Уже девятую ночь Кондрат измождено передвигал ногами, сильно потел и пил из походной емкости; как тогда. Тот раз не оставлял пустоту Кондрата-бегуна ни на минуту заполненной чем-то иным; Кондрат помнил его, он — помнил Кондрата. Бегуны, не равные силами, но с достойными восхищения расселинами желания, — кратерами, разрезающими привыкший ко всему, но какой чудесный(!), природный ландшафт. В гору и под откос, по ступенькам, — пыли и жаре, дюнам; песку и песку, — без ступенек. Человек и память. \»Их уже не обогнать\», — думал Кондрат и просыпался. Нельзя к этому привыкнуть; даже во сне. Наблюдать себя со стороны…
И сызнова. Кондрат полусонно растирал Кондрату-бегуну ноги, подбадривал его, — все когда-нибудь кончается, — и это, и — марафон: ты уже столько прошел, столько смог, и сможешь еще!.. когда-нибудь все непременно кончается, — кончится и это, и марафон, и дюны, и лестница. Память…
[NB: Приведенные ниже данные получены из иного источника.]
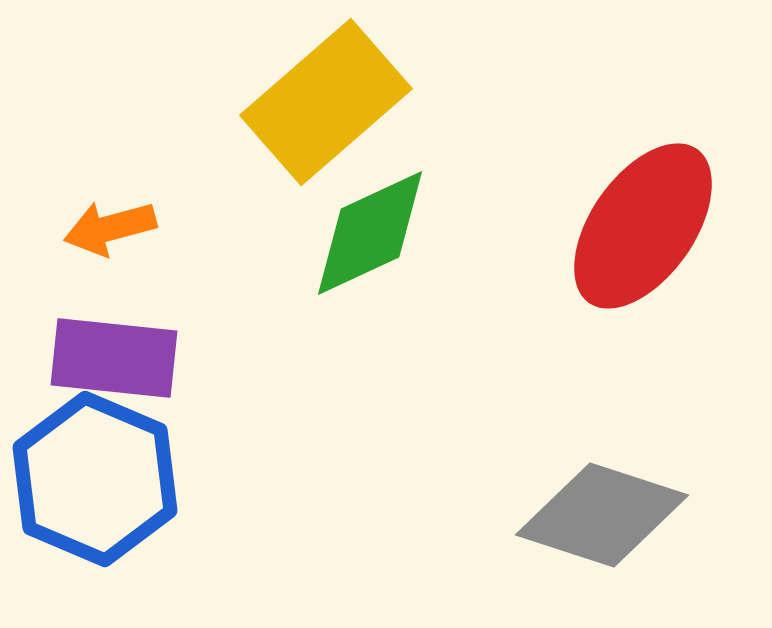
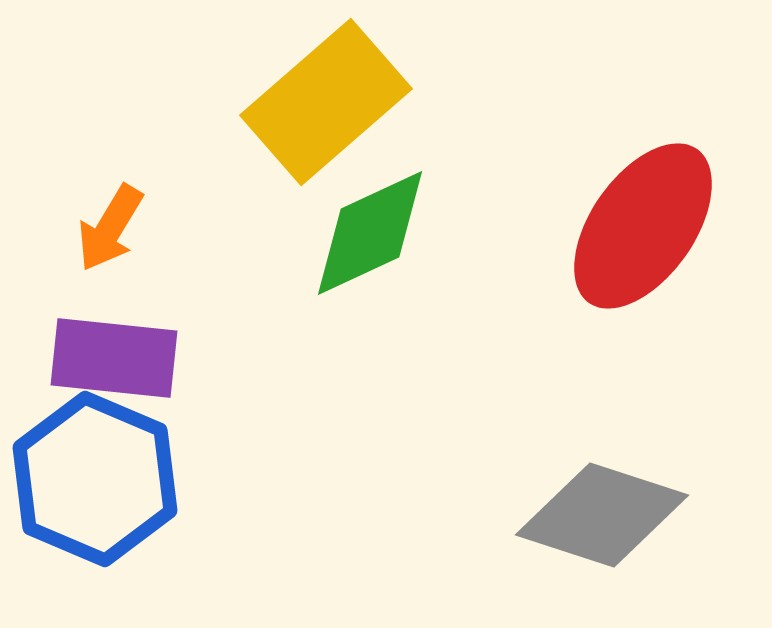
orange arrow: rotated 44 degrees counterclockwise
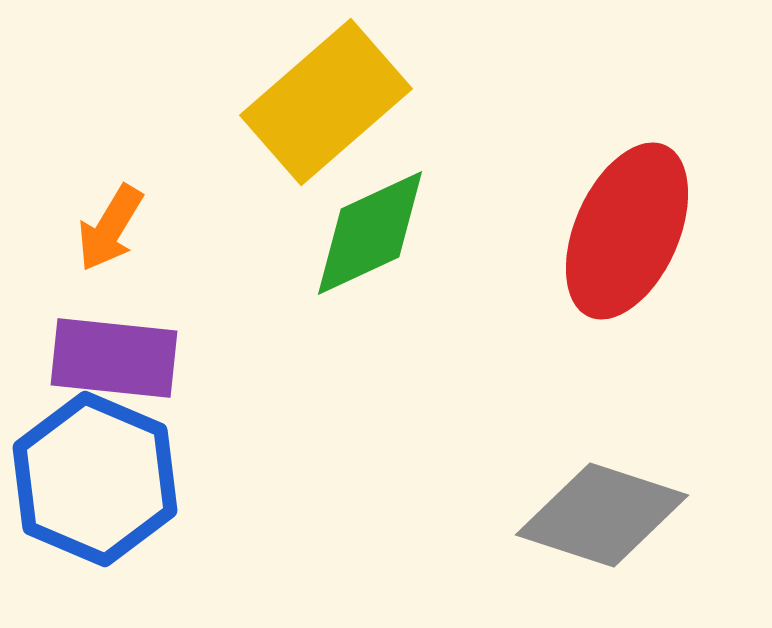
red ellipse: moved 16 px left, 5 px down; rotated 11 degrees counterclockwise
И сон. Кондрат, наступило утро! То самое утро, которое ты так хорошо запомнил, — утро, когда заканчивалась пустыня… Как печально она заканчивается!.. Утром, самым ранним, самым свежем… во всем этом смраде терпения, дымке страха и чудесном тумане (почти облаках!) движения; уже зрелым, когда лишь тебе дано право решать, родился ли день, чуть только дребезжащий, радость… или утро, померкшее от ряби в глазах, цвета… неестественно красного; и еще два часа, час, какой-то тяжелый промежуток времени, жутко тяжелый; почти полдень: солнце, смрад, жара.., но нет, — утро, — последнее утро, миг, когда закончилась, наконец, пустыня…
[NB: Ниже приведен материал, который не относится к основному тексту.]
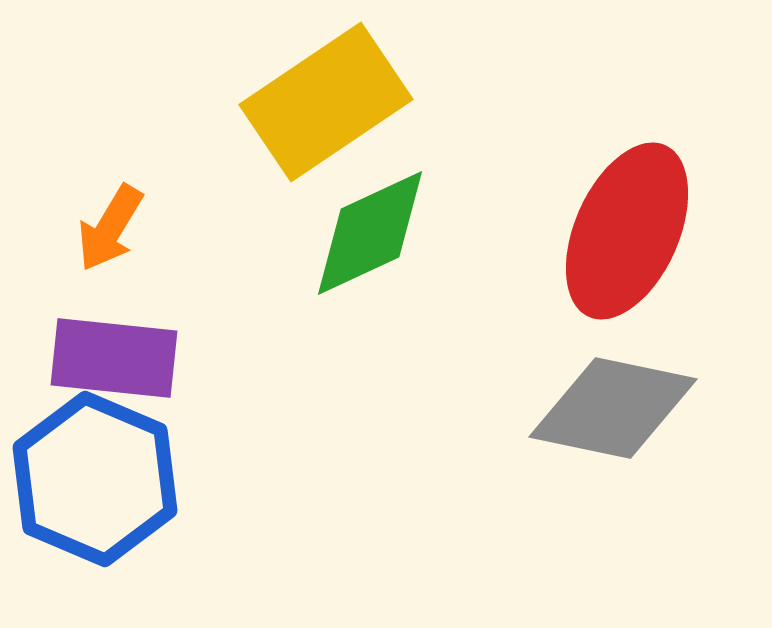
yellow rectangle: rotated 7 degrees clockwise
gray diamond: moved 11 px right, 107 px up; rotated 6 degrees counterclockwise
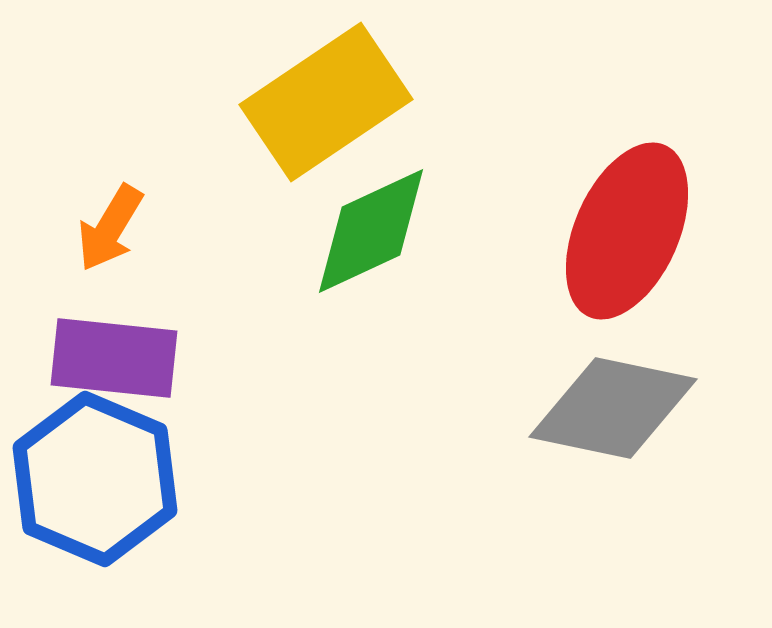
green diamond: moved 1 px right, 2 px up
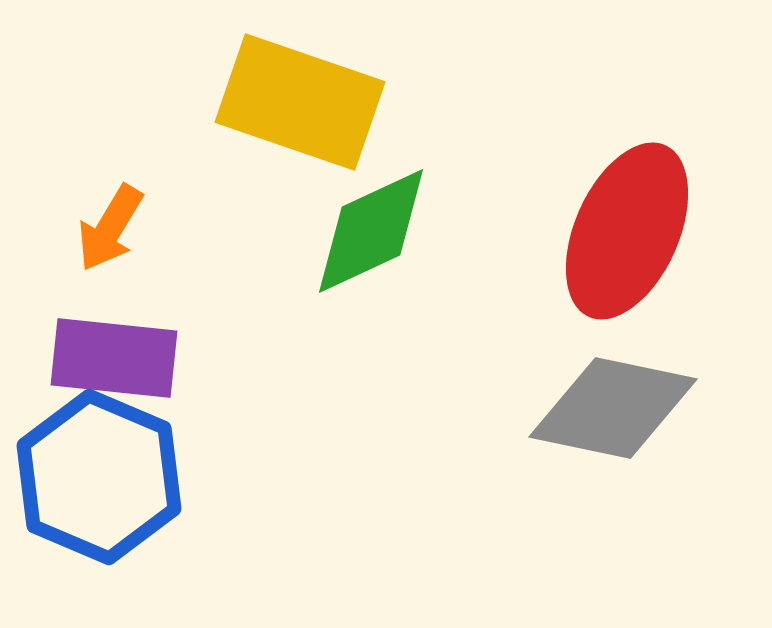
yellow rectangle: moved 26 px left; rotated 53 degrees clockwise
blue hexagon: moved 4 px right, 2 px up
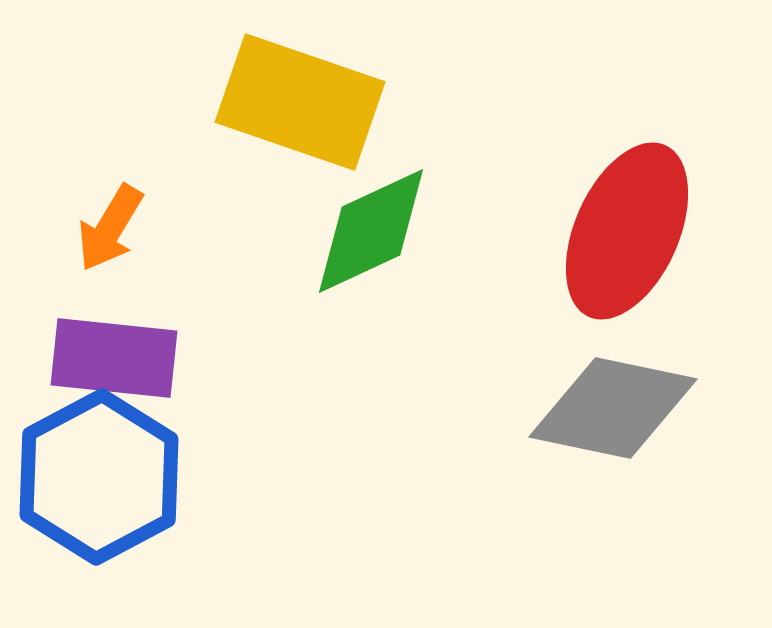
blue hexagon: rotated 9 degrees clockwise
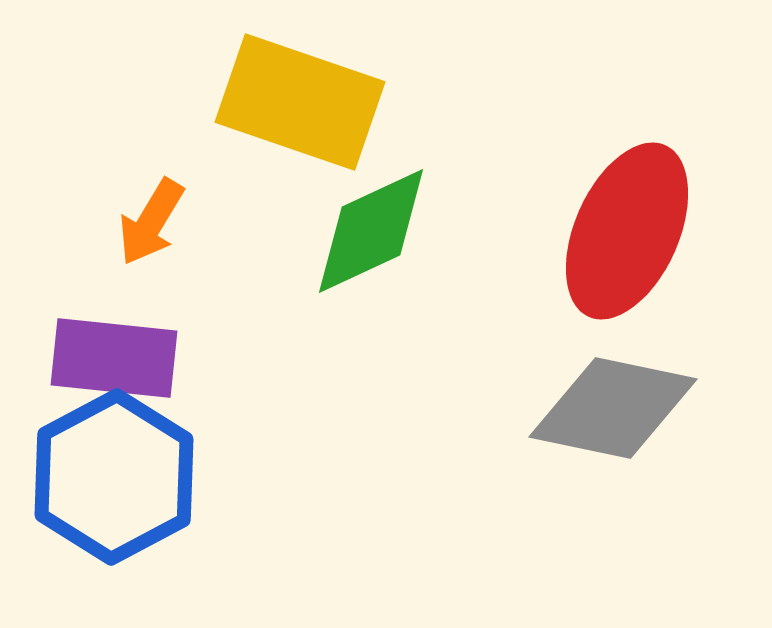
orange arrow: moved 41 px right, 6 px up
blue hexagon: moved 15 px right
И удача. Хотелось думать о беге, о движении ног: преодолеть, вытерпеть, дострадать… Так и было, веришь? Так и было, ты помнишь… Вдруг этого не стало. С мигом свободы от песка наступило заточенье времени. — Быстрая победоносная война. Пленных не брать. Православие. Самодержавие. Народность. — Последние попытки не думать. Овраг. — Котлован…
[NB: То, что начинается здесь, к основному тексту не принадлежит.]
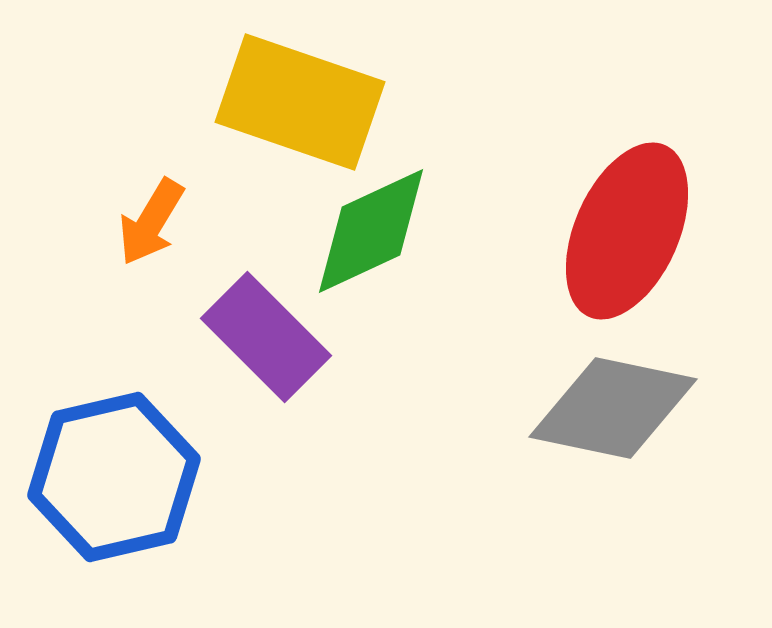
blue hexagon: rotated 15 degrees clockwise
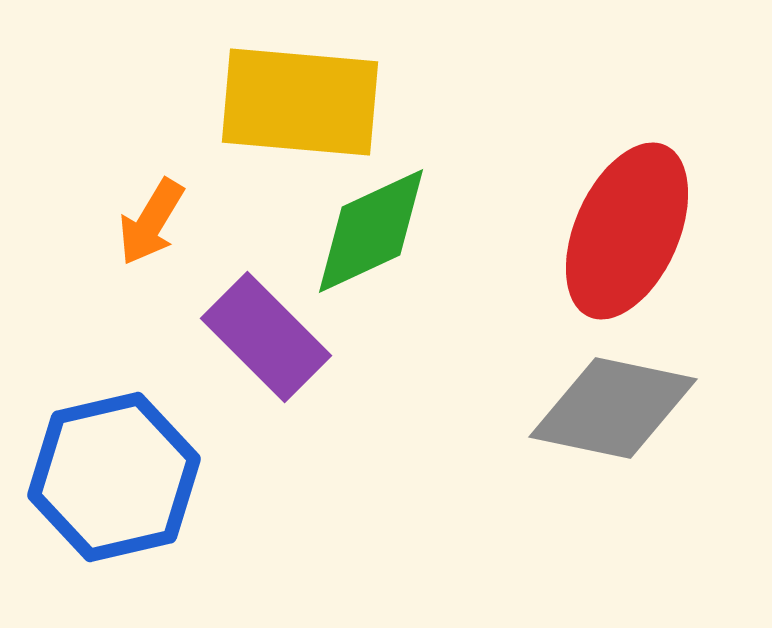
yellow rectangle: rotated 14 degrees counterclockwise
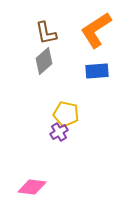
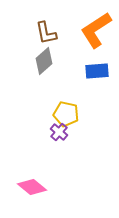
purple cross: rotated 18 degrees counterclockwise
pink diamond: rotated 32 degrees clockwise
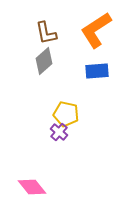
pink diamond: rotated 12 degrees clockwise
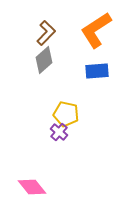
brown L-shape: rotated 125 degrees counterclockwise
gray diamond: moved 1 px up
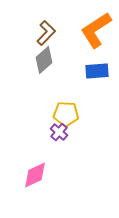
yellow pentagon: rotated 10 degrees counterclockwise
pink diamond: moved 3 px right, 12 px up; rotated 76 degrees counterclockwise
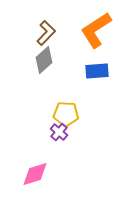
pink diamond: moved 1 px up; rotated 8 degrees clockwise
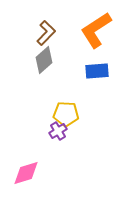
purple cross: moved 1 px left, 1 px up; rotated 18 degrees clockwise
pink diamond: moved 9 px left, 1 px up
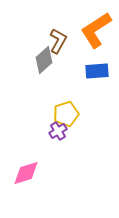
brown L-shape: moved 12 px right, 8 px down; rotated 15 degrees counterclockwise
yellow pentagon: rotated 20 degrees counterclockwise
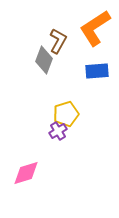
orange L-shape: moved 1 px left, 2 px up
gray diamond: rotated 28 degrees counterclockwise
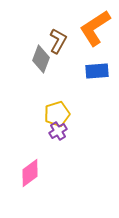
gray diamond: moved 3 px left, 1 px up
yellow pentagon: moved 9 px left
pink diamond: moved 4 px right; rotated 20 degrees counterclockwise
И что, что же там было? Сырое давящее небо, земля… Что, что? Я не могу вспомнить!.. Кондрат-бегун механически передвигал ногами. — Овраг не может быть финалом, — странная мысль, — ведь еще лишь несколько километров, дострадать… Но Кондрат уже не страдал. Время поглощало его. Жить, верить и мыслить — почему не хочется пить?! Это так страшно… так весело, так необратимо, — потрясающее место…
И время. Девять часов славной науке метрологии. Кондрат стряхнет пот, обнимет изможденного бегуна, — тебе, все-таки удалось это сделать! — скинет в грязь свою усталую одежду; Кодрат-бегун присядет, умиротворенно улыбаясь, — спасибо, спасибо, это было не легко, но я это сделал; устал, очень устал, извините меня, — он, наконец, подойдет к мягкому теплому месту, — наконец, он может, он просто обязан отдохнуть.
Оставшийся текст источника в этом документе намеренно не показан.